2. Since this is the chapter of acquisitions, it is strange that it begins with the acquiring of a wife, something that we do not really have ownership over, and then builds up to other things that we have more ownership over. Surely, if this misplaced chapter wants to teach about acquisitions, it should have begun with objects, then on to land, animals and slaves, until it finally reached the acquisition of a wife.
3. Obviously, the most fundamental question, why ever does the Torah command acquiring a wife? Romance aside; this does not seem like a compliment towards the bride.
To answer these questions I wish to suggest an approach to the Gemara which I was taught in my yeshiva in Ma’alot. When Rebbe compiled the Mishnah, he did not write an introduction. He did, however, carefully choose which Mishnah to open the tractate with. The first Mishnah in the various tractates of the Talmud may often not be the one we would have expected the Masechet to start with, as is the case in Masechet Kidushin. Within this order Rebbe has hidden an introduction to the Masechet.

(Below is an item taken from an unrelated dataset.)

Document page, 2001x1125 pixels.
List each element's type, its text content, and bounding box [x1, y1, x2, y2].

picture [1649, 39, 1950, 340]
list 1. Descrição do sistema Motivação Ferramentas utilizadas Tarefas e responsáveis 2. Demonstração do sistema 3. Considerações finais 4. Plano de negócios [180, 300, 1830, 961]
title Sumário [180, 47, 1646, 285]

In the case of Masechet Kidushin, clearly the first chapter is not mislocated nor is the order of the chapter reversed, but rather Rebbe is teaching us what an acquisition is in the eyes of the Torah. When forming an acquisition we are creating a connection, a bond with the acquired. Only when giving of ourselves can we fully appreciate it. When losing a sentimental object we feel bad, and a new one will not necessarily make us feel better. In the eyes of the Torah the greatest way to form a bond is through acquisition. And the greatest bond that a man can form is with his wife. Thus marriage is about giving of yourself, and through this, forming the ultimate bond of love. It is therefore suitable that the chapter of acquisitions is in Masechet Kidushin, for otherwise this message would have been lost. We would never have appreciated the acquisitions in our lives, and we could have easily mistaken ‘acquiring a bride’ as being disrespectful to Jewish women.